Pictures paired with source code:
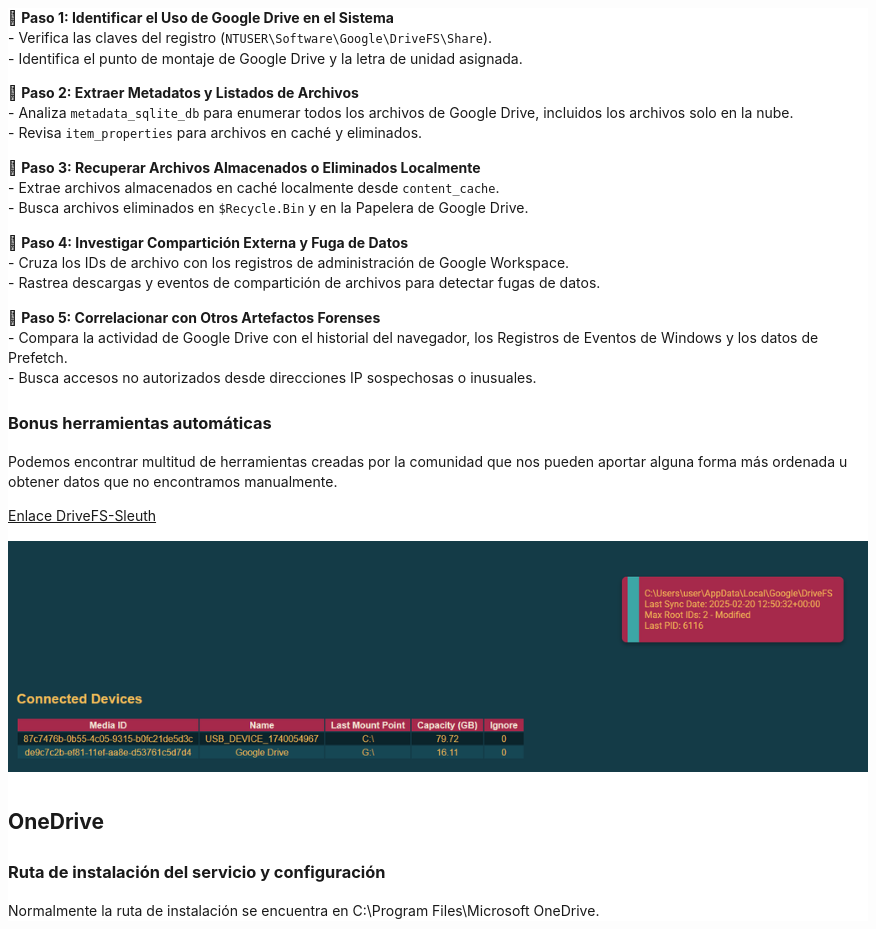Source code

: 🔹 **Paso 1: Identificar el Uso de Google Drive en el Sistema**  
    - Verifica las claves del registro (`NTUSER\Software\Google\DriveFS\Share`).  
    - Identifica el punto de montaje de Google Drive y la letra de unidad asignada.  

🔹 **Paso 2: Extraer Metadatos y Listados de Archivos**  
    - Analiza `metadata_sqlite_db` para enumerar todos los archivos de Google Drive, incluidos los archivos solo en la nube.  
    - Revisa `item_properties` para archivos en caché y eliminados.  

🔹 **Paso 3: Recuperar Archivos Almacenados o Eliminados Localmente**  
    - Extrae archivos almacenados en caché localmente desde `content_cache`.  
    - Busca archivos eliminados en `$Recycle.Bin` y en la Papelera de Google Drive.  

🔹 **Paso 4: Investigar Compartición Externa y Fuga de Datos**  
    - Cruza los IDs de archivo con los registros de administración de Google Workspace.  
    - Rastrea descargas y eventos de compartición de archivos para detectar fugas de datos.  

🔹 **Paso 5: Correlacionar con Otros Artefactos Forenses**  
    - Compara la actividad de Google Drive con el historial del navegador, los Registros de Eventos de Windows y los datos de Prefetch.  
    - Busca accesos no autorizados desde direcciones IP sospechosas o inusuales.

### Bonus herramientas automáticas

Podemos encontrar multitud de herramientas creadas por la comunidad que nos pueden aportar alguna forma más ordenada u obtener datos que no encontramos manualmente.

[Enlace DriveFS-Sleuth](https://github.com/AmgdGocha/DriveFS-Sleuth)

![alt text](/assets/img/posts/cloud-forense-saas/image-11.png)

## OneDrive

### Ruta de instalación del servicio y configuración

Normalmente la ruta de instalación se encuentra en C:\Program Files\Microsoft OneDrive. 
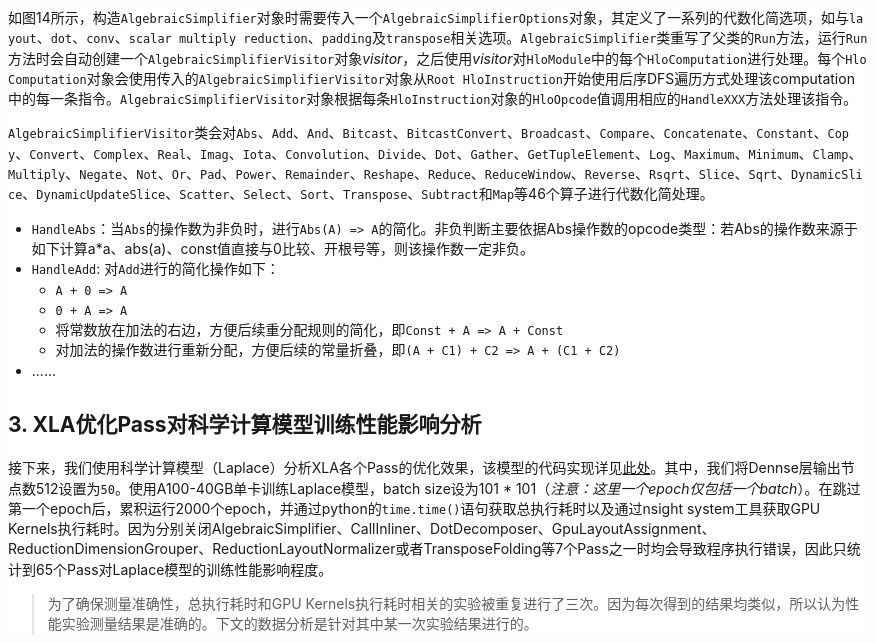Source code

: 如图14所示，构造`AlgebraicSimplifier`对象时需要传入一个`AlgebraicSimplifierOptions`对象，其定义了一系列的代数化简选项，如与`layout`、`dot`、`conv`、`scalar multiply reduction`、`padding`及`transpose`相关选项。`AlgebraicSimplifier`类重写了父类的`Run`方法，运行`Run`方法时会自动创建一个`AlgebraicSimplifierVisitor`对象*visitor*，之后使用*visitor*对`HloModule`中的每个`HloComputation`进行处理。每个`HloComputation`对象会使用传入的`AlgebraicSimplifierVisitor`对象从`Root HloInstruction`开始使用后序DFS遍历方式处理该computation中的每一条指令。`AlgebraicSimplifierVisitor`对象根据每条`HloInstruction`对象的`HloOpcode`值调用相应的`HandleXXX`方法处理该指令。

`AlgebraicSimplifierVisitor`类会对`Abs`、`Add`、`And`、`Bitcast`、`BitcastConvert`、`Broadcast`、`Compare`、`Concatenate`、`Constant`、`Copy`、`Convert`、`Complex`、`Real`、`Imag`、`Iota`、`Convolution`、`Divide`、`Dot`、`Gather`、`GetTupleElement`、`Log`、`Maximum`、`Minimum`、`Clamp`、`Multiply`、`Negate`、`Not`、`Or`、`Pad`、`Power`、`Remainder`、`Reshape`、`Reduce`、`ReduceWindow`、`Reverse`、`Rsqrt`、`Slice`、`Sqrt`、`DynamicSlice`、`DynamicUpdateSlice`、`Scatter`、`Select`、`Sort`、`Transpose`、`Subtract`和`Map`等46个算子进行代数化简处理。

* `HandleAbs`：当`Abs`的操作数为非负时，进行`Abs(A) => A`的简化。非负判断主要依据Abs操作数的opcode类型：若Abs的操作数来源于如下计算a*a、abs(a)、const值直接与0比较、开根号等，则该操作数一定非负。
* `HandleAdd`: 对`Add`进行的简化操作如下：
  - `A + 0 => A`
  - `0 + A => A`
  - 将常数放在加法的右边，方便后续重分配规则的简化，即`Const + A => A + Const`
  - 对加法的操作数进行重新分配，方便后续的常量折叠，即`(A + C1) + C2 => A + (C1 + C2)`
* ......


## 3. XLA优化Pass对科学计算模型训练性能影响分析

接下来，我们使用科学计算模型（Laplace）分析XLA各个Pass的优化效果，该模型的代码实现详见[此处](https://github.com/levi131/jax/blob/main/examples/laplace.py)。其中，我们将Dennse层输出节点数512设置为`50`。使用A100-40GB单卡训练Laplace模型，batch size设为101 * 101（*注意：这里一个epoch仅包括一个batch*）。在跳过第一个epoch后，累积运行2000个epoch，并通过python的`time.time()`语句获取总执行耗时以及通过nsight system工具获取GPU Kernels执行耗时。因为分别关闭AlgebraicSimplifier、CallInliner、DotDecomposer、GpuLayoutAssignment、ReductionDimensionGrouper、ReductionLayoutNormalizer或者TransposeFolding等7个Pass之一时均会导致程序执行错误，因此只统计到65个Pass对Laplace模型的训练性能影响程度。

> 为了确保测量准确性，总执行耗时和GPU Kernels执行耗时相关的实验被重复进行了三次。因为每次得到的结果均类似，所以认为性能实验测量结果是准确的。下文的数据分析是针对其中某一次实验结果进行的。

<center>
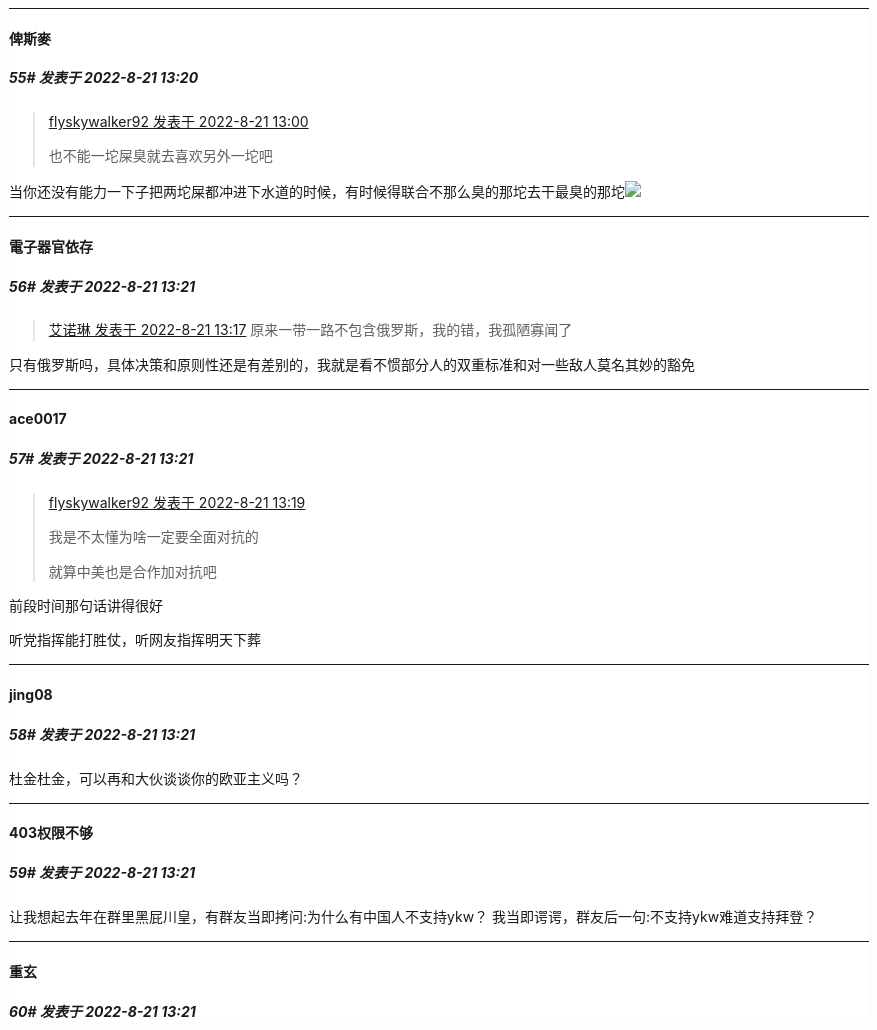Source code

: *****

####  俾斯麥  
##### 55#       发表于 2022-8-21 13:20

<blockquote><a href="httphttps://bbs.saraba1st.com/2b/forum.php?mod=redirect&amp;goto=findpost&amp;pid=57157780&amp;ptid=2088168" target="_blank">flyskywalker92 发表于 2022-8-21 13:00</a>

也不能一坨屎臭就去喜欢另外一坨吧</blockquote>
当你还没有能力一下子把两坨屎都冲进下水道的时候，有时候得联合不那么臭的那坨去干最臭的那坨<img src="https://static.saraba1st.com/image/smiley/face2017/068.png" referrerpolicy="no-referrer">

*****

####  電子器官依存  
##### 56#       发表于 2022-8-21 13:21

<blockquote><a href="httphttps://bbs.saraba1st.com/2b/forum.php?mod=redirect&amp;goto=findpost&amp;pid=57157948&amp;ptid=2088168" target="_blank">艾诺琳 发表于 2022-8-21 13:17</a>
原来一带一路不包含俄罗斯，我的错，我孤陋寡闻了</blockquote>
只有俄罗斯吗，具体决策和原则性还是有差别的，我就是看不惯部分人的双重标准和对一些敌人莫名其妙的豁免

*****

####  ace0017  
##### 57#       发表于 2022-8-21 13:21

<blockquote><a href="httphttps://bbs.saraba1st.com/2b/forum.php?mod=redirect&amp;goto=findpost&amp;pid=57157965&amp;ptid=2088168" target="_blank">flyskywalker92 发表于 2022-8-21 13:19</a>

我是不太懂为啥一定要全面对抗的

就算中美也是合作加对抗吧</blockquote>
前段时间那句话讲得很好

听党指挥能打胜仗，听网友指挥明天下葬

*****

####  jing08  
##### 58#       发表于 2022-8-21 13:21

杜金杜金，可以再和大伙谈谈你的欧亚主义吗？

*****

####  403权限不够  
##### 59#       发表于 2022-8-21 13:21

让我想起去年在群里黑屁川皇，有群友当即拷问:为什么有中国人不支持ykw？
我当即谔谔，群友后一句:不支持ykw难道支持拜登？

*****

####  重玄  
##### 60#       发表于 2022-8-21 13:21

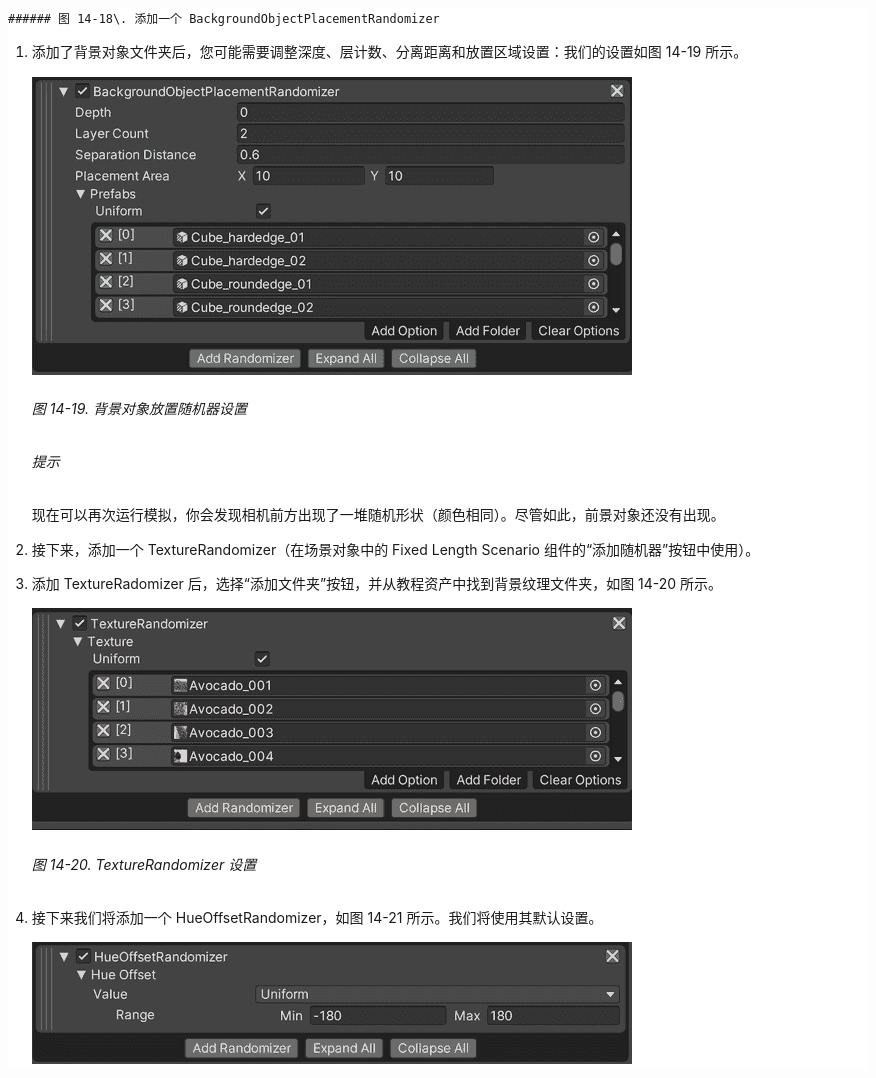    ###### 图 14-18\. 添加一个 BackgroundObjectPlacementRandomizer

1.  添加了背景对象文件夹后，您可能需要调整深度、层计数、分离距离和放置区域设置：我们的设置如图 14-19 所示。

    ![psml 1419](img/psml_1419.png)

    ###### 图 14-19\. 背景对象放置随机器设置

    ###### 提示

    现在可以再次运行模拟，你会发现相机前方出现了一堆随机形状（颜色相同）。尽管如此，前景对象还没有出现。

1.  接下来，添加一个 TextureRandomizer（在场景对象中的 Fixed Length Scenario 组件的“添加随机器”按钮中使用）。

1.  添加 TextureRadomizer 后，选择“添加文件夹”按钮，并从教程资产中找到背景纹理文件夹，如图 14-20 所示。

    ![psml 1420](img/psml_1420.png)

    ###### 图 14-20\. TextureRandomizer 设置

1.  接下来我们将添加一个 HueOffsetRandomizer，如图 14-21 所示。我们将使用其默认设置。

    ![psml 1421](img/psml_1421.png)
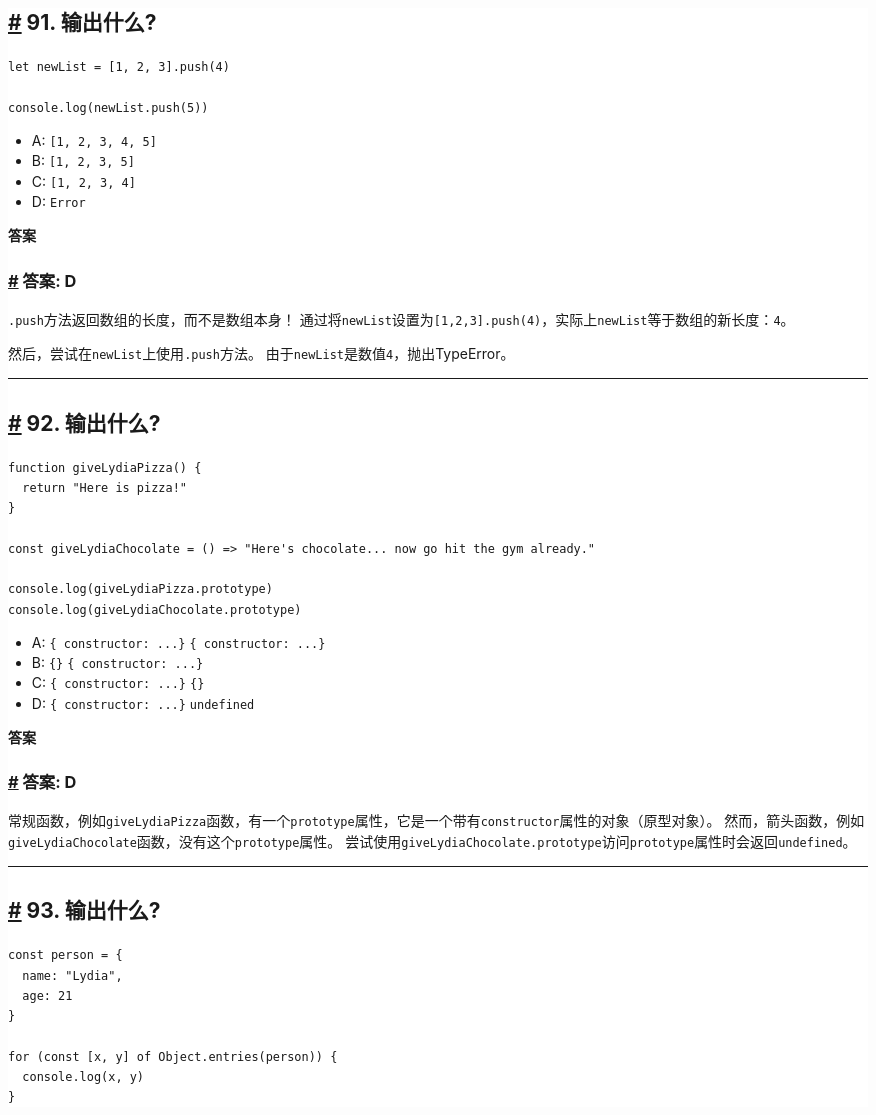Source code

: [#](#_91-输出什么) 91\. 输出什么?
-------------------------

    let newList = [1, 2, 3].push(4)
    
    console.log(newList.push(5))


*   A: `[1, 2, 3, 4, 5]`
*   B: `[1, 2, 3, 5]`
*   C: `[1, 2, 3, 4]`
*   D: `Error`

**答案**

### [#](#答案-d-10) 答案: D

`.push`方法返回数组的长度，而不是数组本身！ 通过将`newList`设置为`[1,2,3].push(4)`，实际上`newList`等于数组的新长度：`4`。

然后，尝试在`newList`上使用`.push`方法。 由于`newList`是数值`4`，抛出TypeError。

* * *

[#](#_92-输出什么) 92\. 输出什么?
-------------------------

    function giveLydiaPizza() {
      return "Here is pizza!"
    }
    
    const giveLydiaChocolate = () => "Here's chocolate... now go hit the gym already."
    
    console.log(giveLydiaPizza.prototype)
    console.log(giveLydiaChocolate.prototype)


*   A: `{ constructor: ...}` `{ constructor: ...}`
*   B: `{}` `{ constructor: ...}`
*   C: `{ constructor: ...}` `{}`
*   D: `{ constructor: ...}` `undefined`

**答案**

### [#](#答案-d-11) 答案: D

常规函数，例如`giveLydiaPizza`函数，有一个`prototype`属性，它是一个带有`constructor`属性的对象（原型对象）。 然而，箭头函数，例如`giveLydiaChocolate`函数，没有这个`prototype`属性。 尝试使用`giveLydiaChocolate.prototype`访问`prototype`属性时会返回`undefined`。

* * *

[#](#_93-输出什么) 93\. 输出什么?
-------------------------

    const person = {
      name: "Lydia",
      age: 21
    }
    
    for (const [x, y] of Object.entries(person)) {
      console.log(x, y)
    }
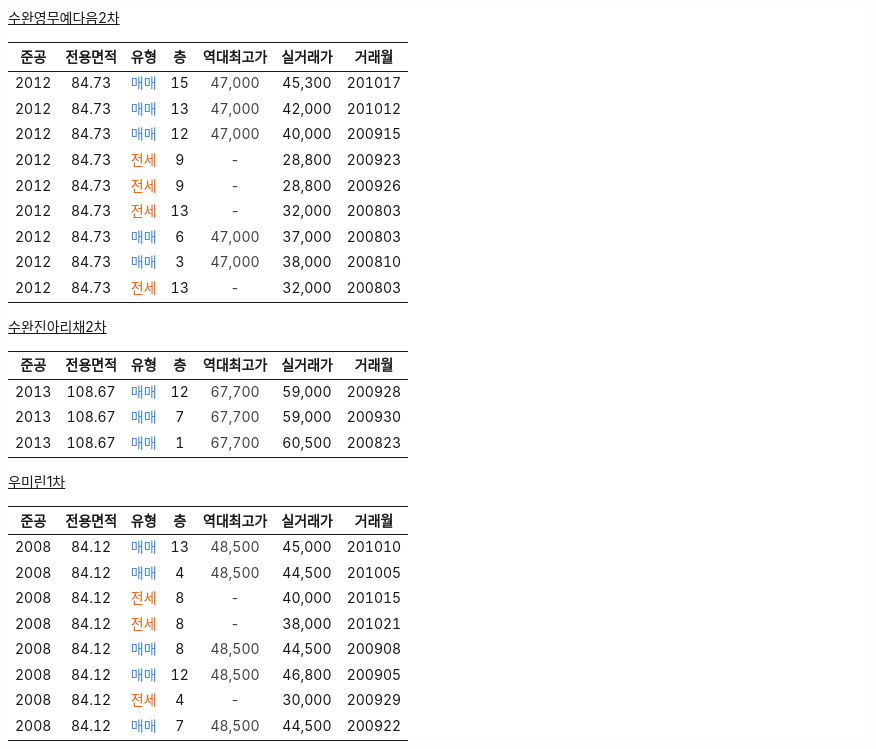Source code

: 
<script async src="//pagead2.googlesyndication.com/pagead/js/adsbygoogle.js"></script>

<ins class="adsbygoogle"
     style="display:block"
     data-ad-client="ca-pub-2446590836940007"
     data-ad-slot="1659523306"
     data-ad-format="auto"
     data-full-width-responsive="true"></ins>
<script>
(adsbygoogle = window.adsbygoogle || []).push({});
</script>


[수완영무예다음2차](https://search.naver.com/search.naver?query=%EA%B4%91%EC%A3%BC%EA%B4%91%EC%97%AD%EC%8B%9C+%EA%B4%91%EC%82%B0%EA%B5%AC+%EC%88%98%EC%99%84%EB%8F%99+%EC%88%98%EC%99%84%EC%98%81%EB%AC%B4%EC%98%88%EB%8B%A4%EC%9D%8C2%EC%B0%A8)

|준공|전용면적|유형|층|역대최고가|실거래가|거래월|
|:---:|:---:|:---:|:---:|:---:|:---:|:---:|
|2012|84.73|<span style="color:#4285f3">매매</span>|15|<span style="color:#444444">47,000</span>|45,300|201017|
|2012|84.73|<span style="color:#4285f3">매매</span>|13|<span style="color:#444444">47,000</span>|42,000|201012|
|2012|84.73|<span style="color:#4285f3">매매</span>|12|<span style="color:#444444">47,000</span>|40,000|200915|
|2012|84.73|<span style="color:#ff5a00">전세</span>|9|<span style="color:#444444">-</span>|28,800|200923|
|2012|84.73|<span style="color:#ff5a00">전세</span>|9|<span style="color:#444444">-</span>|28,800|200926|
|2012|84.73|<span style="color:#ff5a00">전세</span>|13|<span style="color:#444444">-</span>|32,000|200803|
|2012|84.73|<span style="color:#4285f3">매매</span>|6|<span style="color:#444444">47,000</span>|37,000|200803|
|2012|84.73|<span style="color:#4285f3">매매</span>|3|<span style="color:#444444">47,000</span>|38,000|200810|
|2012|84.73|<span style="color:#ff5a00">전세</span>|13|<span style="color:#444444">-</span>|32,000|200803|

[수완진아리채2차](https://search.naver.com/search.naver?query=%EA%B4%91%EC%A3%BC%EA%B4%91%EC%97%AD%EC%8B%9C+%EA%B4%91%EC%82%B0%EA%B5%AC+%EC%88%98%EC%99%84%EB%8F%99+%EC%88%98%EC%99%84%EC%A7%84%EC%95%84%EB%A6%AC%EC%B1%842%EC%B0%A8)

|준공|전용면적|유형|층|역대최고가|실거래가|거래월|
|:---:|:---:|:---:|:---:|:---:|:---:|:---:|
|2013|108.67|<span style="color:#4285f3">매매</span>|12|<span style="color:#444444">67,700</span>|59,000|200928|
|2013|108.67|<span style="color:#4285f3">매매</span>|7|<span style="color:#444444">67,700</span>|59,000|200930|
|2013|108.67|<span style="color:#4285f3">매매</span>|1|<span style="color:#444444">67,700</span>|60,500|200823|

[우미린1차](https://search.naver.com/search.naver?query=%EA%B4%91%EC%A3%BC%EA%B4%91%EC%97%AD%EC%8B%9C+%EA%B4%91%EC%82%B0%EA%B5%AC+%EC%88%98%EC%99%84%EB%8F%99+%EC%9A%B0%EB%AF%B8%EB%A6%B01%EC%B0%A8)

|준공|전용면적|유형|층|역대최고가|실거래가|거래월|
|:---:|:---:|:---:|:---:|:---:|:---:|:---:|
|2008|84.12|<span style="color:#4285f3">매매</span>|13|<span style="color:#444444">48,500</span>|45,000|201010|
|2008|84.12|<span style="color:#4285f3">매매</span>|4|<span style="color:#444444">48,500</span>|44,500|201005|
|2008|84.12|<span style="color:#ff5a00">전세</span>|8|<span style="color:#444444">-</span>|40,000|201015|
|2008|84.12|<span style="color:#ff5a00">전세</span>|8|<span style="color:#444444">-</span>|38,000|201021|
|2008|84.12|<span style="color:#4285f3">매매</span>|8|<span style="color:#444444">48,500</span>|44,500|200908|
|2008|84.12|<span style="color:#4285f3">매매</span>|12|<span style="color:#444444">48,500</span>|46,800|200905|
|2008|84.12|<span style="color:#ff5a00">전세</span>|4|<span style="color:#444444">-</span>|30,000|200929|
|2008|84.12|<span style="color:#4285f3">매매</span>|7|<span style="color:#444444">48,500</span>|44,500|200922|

▶ _EXERCISE INSTRUCTIONS_:
Show every line of the rows above that contains the string "search", copying each line in full.

▶ _RESPONSE AREA_:
[수완영무예다음2차](https://search.naver.com/search.naver?query=%EA%B4%91%EC%A3%BC%EA%B4%91%EC%97%AD%EC%8B%9C+%EA%B4%91%EC%82%B0%EA%B5%AC+%EC%88%98%EC%99%84%EB%8F%99+%EC%88%98%EC%99%84%EC%98%81%EB%AC%B4%EC%98%88%EB%8B%A4%EC%9D%8C2%EC%B0%A8)
[수완진아리채2차](https://search.naver.com/search.naver?query=%EA%B4%91%EC%A3%BC%EA%B4%91%EC%97%AD%EC%8B%9C+%EA%B4%91%EC%82%B0%EA%B5%AC+%EC%88%98%EC%99%84%EB%8F%99+%EC%88%98%EC%99%84%EC%A7%84%EC%95%84%EB%A6%AC%EC%B1%842%EC%B0%A8)
[우미린1차](https://search.naver.com/search.naver?query=%EA%B4%91%EC%A3%BC%EA%B4%91%EC%97%AD%EC%8B%9C+%EA%B4%91%EC%82%B0%EA%B5%AC+%EC%88%98%EC%99%84%EB%8F%99+%EC%9A%B0%EB%AF%B8%EB%A6%B01%EC%B0%A8)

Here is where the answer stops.